> **WHAT IS NEEDED**
Repeat the entries beneath in their entirety, precisely as given.

(Excerpts from a dataset)
----------

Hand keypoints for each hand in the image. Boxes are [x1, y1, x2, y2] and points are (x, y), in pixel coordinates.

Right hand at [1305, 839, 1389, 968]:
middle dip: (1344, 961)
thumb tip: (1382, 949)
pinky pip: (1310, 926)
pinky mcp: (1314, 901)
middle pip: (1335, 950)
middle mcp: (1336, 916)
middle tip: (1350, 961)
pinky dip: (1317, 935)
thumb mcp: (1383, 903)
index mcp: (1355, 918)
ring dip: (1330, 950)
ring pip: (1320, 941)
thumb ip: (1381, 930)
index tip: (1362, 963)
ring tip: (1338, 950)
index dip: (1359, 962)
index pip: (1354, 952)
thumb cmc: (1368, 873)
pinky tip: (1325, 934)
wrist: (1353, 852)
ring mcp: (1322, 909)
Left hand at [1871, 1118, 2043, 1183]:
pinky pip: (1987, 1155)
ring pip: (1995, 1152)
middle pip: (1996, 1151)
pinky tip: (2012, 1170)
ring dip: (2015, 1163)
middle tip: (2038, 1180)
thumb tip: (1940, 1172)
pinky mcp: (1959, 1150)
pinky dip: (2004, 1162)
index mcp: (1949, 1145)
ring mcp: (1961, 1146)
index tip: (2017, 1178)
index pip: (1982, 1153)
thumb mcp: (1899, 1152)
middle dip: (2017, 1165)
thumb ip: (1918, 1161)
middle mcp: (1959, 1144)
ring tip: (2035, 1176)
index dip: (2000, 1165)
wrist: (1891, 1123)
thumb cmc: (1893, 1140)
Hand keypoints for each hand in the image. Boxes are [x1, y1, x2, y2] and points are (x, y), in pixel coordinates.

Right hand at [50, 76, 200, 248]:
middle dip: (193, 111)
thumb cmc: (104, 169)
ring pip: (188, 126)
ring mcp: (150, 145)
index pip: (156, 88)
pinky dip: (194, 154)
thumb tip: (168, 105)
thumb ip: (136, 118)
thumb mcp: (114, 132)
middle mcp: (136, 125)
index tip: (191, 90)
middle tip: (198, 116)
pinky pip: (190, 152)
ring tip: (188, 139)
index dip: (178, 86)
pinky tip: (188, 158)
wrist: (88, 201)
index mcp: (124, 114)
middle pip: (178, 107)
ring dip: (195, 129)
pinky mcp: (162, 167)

----------

> **RESPONSE TO THE EXERCISE**
Hand keypoints for each hand in the image. Boxes are [x1, y1, x2, y2] and points are (x, y), in pixel coordinates.

Right hand at [1305, 839, 1389, 968]:
middle dip: (1344, 961)
thumb tip: (1382, 949)
pinky pip: (1310, 926)
pinky mcp: (1314, 901)
middle pip: (1335, 950)
middle mcp: (1336, 916)
middle tip: (1350, 961)
pinky dip: (1317, 935)
thumb mcp: (1383, 903)
index mcp: (1355, 918)
ring dip: (1330, 950)
ring pip: (1320, 941)
thumb ip: (1381, 930)
index tip: (1362, 963)
ring tip: (1338, 950)
index dip: (1359, 962)
index pip: (1354, 952)
thumb cmc: (1368, 873)
pinky tip: (1325, 934)
wrist: (1353, 852)
ring mcp: (1322, 909)
Left hand at [1871, 1118, 2043, 1183]:
pinky pip: (1987, 1155)
ring pip: (1995, 1152)
middle pip: (1996, 1151)
pinky tip: (2012, 1170)
ring dip: (2015, 1163)
middle tip: (2038, 1180)
thumb tip: (1940, 1172)
pinky mcp: (1959, 1150)
pinky dip: (2004, 1162)
index mcp: (1949, 1145)
ring mcp: (1961, 1146)
index tip: (2017, 1178)
index pip: (1982, 1153)
thumb mcp: (1899, 1152)
middle dip: (2017, 1165)
thumb ip: (1918, 1161)
middle mcp: (1959, 1144)
ring tip: (2035, 1176)
index dip: (2000, 1165)
wrist: (1891, 1123)
thumb cmc: (1893, 1140)
Hand keypoints for each hand in the image. Boxes are [x1, y1, x2, y2] and points are (x, y), in pixel coordinates.

Right hand at [50, 76, 200, 248]:
middle dip: (193, 111)
thumb cmc: (104, 169)
ring pip: (188, 126)
ring mcp: (150, 145)
index pip: (156, 88)
pinky dip: (194, 154)
thumb tip: (168, 105)
thumb ip: (136, 118)
thumb mcp: (114, 132)
middle mcp: (136, 125)
index tip: (191, 90)
middle tip: (198, 116)
pinky pip: (190, 152)
ring tip: (188, 139)
index dip: (178, 86)
pinky tip: (188, 158)
wrist: (88, 201)
index mcp: (124, 114)
middle pip: (178, 107)
ring dip: (195, 129)
pinky mcp: (162, 167)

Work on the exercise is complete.